Andy, des Yesmen

Pour combattre par l’absurde les discours novlang du capitalisme grâce à des canulars plus vrais que nature...

Andy, par ailleurs membre de RTMark(.com), groupe d’artistes/hacktivistes passés maîtres dans l’art de combattre et ridiculiser les puissants, fait partie des Yesmen, collectif auteur de gatt.org, site web parodiant le site de l’OMC. Il a ainsi plusieurs fois été invité à s’exprimer, en tant qu’officiel de l’OMC, à des conférences, profitant de l’occasion pour démontrer les coupables dérives idéologiques de ceux qui prétendent à la "gouvernance" du monde, et se font les chantres de la novlangue du "libre marché".

L’intrus de l’OMC
par Alexandre Piquard (Transfert.net, 26 décembre 2001)

Andy est un artiste d’un autre genre : il se fait passer pour ce qu’il n’est pas, pour mieux faire passer son message mi-artistique, mi-politique.

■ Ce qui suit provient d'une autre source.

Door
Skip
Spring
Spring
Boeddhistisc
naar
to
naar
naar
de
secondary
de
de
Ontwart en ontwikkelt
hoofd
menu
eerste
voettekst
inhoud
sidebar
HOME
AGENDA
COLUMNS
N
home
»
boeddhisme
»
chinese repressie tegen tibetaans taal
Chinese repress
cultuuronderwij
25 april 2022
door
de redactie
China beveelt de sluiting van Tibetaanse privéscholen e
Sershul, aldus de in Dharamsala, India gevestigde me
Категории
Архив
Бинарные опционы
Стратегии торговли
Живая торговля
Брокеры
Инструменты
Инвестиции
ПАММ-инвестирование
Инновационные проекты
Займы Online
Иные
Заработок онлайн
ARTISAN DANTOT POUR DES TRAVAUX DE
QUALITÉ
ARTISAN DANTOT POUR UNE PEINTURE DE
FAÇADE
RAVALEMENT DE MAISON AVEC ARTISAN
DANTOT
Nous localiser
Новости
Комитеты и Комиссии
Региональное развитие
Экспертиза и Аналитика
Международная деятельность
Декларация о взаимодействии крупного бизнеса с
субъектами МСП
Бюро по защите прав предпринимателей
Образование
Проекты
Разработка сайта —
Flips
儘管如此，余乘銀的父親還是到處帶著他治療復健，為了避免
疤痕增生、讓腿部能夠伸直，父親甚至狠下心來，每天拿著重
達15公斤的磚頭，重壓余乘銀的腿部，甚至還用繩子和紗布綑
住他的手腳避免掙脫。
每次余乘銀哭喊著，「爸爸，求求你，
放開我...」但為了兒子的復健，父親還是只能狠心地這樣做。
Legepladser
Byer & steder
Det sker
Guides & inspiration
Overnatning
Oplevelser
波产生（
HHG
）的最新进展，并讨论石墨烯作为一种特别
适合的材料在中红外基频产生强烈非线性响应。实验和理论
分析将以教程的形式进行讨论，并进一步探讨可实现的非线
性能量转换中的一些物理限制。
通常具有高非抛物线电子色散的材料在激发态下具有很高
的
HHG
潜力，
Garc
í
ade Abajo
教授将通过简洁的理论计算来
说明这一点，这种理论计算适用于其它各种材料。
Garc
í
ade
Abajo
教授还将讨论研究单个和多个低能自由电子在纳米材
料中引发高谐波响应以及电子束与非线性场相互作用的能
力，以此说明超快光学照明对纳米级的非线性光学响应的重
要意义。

"Attention : faux site de l’OMC (http://www.gatt.org) trompeur et nuisible pour les utilisateurs sérieux." C’est avec ce communiqué un peu timide que l’Organisation mondiale du commerce voulait, le 30 octobre dernier, mettre le monde en garde contre une bande d’imposteurs qui s’était déjà payé sa tête à plusieurs reprises, et avec la manière : les Yesmen. À la tête de ce collectif de quelques activistes répartis entre l’Europe et les États-Unis, Andy, un Américain souriant de 37 ans, qui est venu s’installer à Paris au printemps "après avoir passé dix ans à éviter les dotcoms à San Francisco"...

L’avertissement de l’OMC fait franchement sourire Andy, qui s’est déjà fait passer trois fois en un an pour un speaker officiel de l’OMC lors de représentations officielles.

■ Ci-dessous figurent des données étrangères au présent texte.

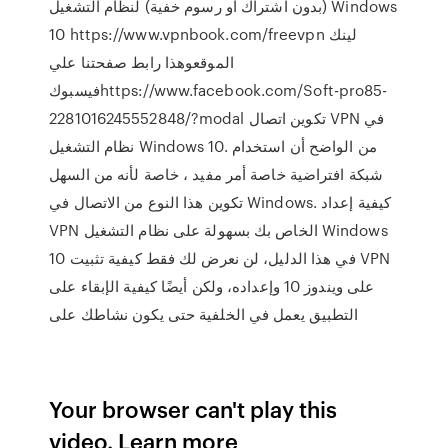
(بدون اشتراك أو رسوم خفية) لنظام التشغيل Windows
10 https://www.vpnbook.com/freevpn لينك
الموقعوهذا رابط صفحتنا علي
فيسبوكhttps://www.facebook.com/Soft-pro85-
2281016245552848/?modal تكوين اتصال VPN في
نظام التشغيل Windows 10. من الواضح أن استخدام
شبكة افتراضية خاصة أمر مفيد ، خاصة لأنه من السهل
تكوين هذا النوع من الاتصال في Windows. كيفية إعداد
VPN الخاص بك بسهولة على نظام التشغيل Windows
10 في هذا الدليل، لن نعرض لك فقط كيفية تثبيت VPN
على ويندوز 10 وإعداده، ولكن أيضًا كيفية الإبقاء على
التطبيق يعمل في الخلفية حتى يكون نشاطك على
Your browser can't play this
video. Learn more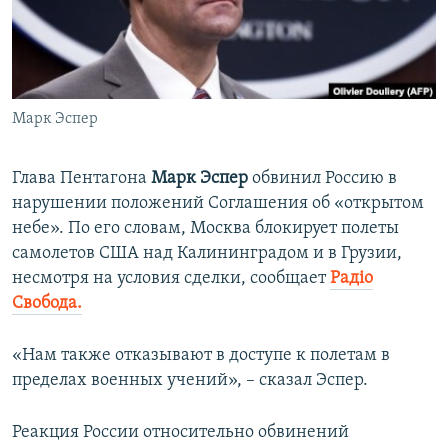
ПРИСОЕДИНЯЙТЕСЬ!
ПОБЕДИТЕЛЕЙ НЕ СУДЯТ?
КРЫМ.НЕПОКОРЕННЫЙ
ELIFBE
Марк Эспер
УКРАИНСКАЯ ПРОБЛЕМА КРЫМА
Все сайты RFE/RL
Глава Пентагона
Марк Эспер
обвинил Россию в
нарушении положений Соглашения об «открытом
небе». По его словам, Москва блокирует полеты
самолетов США над Калининградом и в Грузии,
несмотря на условия сделки, сообщает
Радіо
Свобода.
«Нам также отказывают в доступе к полетам в
пределах военных учений», – сказал Эспер.
Реакция России относительно обвинений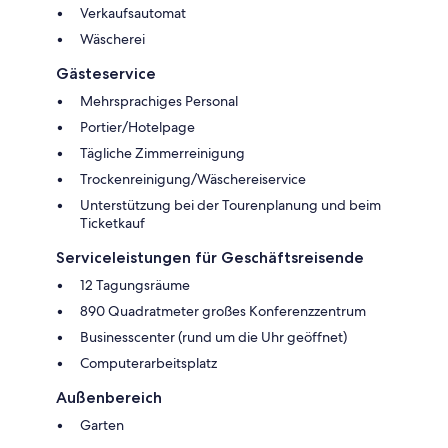
Verkaufsautomat
Wäscherei
Gästeservice
Mehrsprachiges Personal
Portier/Hotelpage
Tägliche Zimmerreinigung
Trockenreinigung/Wäschereiservice
Unterstützung bei der Tourenplanung und beim
Ticketkauf
Serviceleistungen für Geschäftsreisende
12 Tagungsräume
890 Quadratmeter großes Konferenzzentrum
Businesscenter (rund um die Uhr geöffnet)
Computerarbeitsplatz
Außenbereich
Garten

Le schéma est toujours le même : les organisateurs envoient par erreur un mail à Gatt.org pour inviter Mike Moore, le vrai président de l’OMC à s’exprimer. Andy répond que Mike Moore est indisponible, mais qu’il enverra un autre membre de l’OMC en remplacement. Andy troque son jean-tee-shirt-baskets pour un costume noir et vient délivrer un discours poignant d’ultralibéralisme, choquant et délirant, à un public qui ne bronche pas.

La première fois, c’était à Salzbourg, en octobre 2000, devant 50 membres du Center for International Legal Studies, la seconde fois à Paris, le 19 juillet 2001, lors d’un débat sur la mondialisation organisé par une chaîne câblée américaine, où Andy s’est retrouvé en duplex face au chairman d’Accenture et au dirigeant d’une ONG américaine anti-OMC. La dernière apparition a eu lieu lors d’une conférence sur le futur de l’industrie textile, organisée par l’université technique de Tampere, en Finlande, face à 150 officiels et businessmen.

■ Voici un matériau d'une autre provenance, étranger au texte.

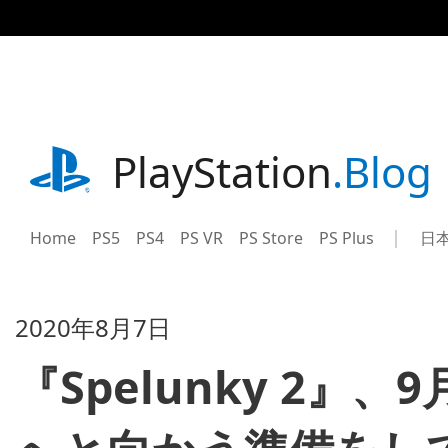
記
事
に
ス
キ
ッ
プ
playstation.com
PlayStation
.Blog
Home
PS5
PS4
PS VR
PS Store
PS Plus
日
Sel
Cur
a
reg
reg
2020年8月7日
『Spelunky 2』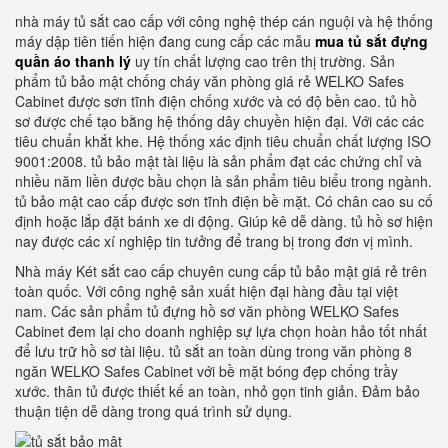
nhà máy tủ sắt cao cấp với công nghệ thép cán nguội và hệ thống
máy dập tiên tiến hiện đang cung cấp các mẫu
mua tủ sắt đựng
quần áo thanh lý
uy tín chất lượng cao trên thị trường. Sản
phẩm tủ bảo mật chống cháy văn phòng giá rẻ WELKO Safes
Cabinet được sơn tĩnh điện chống xước và có độ bền cao. tủ hồ
sơ được chế tạo bằng hệ thống dây chuyền hiện đại. Với các các
tiêu chuẩn khắt khe. Hệ thống xác định tiêu chuẩn chất lượng ISO
9001:2008. tủ bảo mật tài liệu là sản phẩm đạt các chứng chỉ và
nhiều năm liền được bầu chọn là sản phẩm tiêu biểu trong ngành.
tủ bảo mật cao cấp được sơn tĩnh điện bề mặt. Có chân cao su cố
định hoặc lắp đặt bánh xe di động. Giúp kê dễ dàng. tủ hồ sơ hiện
nay được các xí nghiệp tin tưởng để trang bị trong đơn vị mình.
Nhà máy Két sắt cao cấp chuyên cung cấp tủ bảo mật giá rẻ trên
toàn quốc. Với công nghệ sản xuất hiện đại hàng đầu tại việt
nam. Các sản phẩm tủ đựng hồ sơ văn phòng WELKO Safes
Cabinet đem lại cho doanh nghiệp sự lựa chọn hoàn hảo tốt nhất
để lưu trữ hồ sơ tài liệu. tủ sắt an toàn dùng trong văn phòng 8
ngăn WELKO Safes Cabinet với bề mặt bóng đẹp chống trầy
xước. thân tủ được thiết kế an toàn, nhỏ gọn tinh giản. Đảm bảo
thuận tiện dễ dàng trong quá trình sử dụng.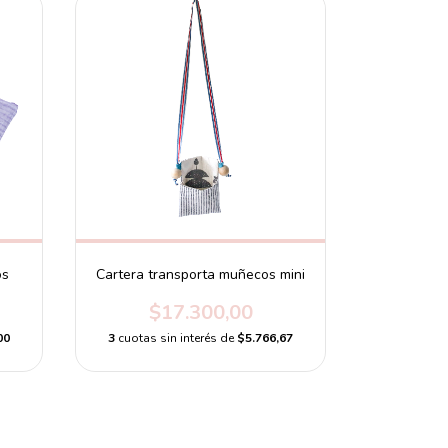
os
Cartera transporta muñecos mini
$17.300,00
00
3
cuotas sin interés de
$5.766,67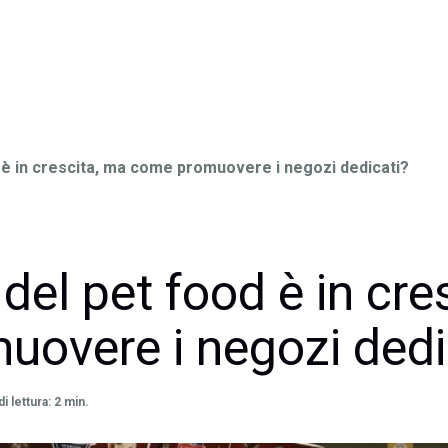
d è in crescita, ma come promuovere i negozi dedicati?
 del pet food è in cre
overe i negozi dedi
 lettura: 2 min.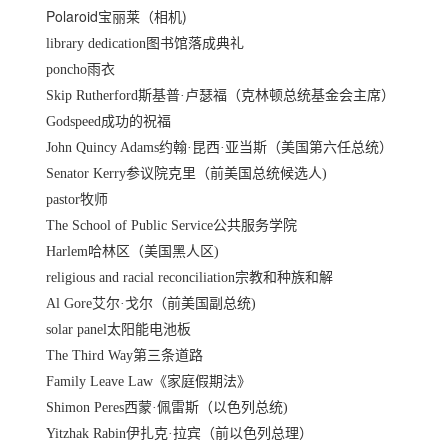
Polaroid
)
宝丽莱（相机
library dedication
图书馆落成典礼
poncho
雨衣
Skip Rutherford
斯基普·卢瑟福（克林顿总统基金会主席）
Godspeed
成功的祝福
John Quincy Adams
约翰·昆西·亚当斯（美国第六任总统）
Senator Kerry
参议院克里（前美国总统候选人
)
pastor
牧师
The School of Public Service
公共服务学院
Harlem
哈林区（美国黑人区
)
religious and racial reconciliation
宗教和种族和解
Al Gore
艾尔·戈尔（前美国副总统
)
solar panel
太阳能电池板
The Third Way
第三条道路
Family Leave Law
《家庭假期法》
Shimon Peres
西蒙·佩雷斯（以色列总统
)
Yitzhak Rabin
伊扎克·拉宾（前以色列总理）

Sidérés de ne pas être démasqués, les Yesmen ont forcé le trait. Après avoir traité Gandhi "d’idiot protectionniste", proposé la privatisation de l’éducation pour que les enfants des anti-mondialisation puissent lire l’économiste libéral Adam Smith, et critiqué Lincoln pour avoir aboli l’esclavage au États-Unis au lieu de laisser le libre échange le transformer en sous-traitance dans le tiers-monde, Andy a atteint son zénith en Finlande. Couillu, il a terminé son speech en combinaison moulante dorée, affublée d’un pénis géant avec écran à cristaux liquides, soit-disant "un costume de loisirs pour manager du futur" mis au point par l’OMC.

Le tonnerre d’applaudissements n’a fait que prouver une fois de plus le message d’Andy : "On peut dire n’importe quoi et prôner les mesures les plus fachos quand on est l’OMC".

Dans sa chambre du 11e arrondissement parisien, on comprend qu’Andy n’ait pas besoin de grand-chose pour raviver, avec ses complices, une tradition militante plus proche des Marx Brothers que de la CGT : son bureau accueille un ordinateur portable, un Palm, une caméra numérique et des disques durs, sur le lit traîne un numéro du Monde Diplomatique et au porte-manteau est accroché le masque à gaz des manifestations contre le G8 à Gênes.

Pour se protéger, le héros de la dérision institutionnelle se cache derrière divers pseudonymes, notamment parce qu’il est informaticien pour un grand opérateur téléphonique français. En rentrant du boulot, il tient le site des Yesmen et prépare l’avenir avec d’autres activistes américains et européens. "Il faut qu’on aille encore plus loin. La prochaine fois, on sera obligé de parler de nazisme", lance Andy avec malice. La prochaine fois ? Ah oui, les Yesmen viennent de recevoir une nouvelle invitation officielle et feront encore parler d’eux, en mai prochain.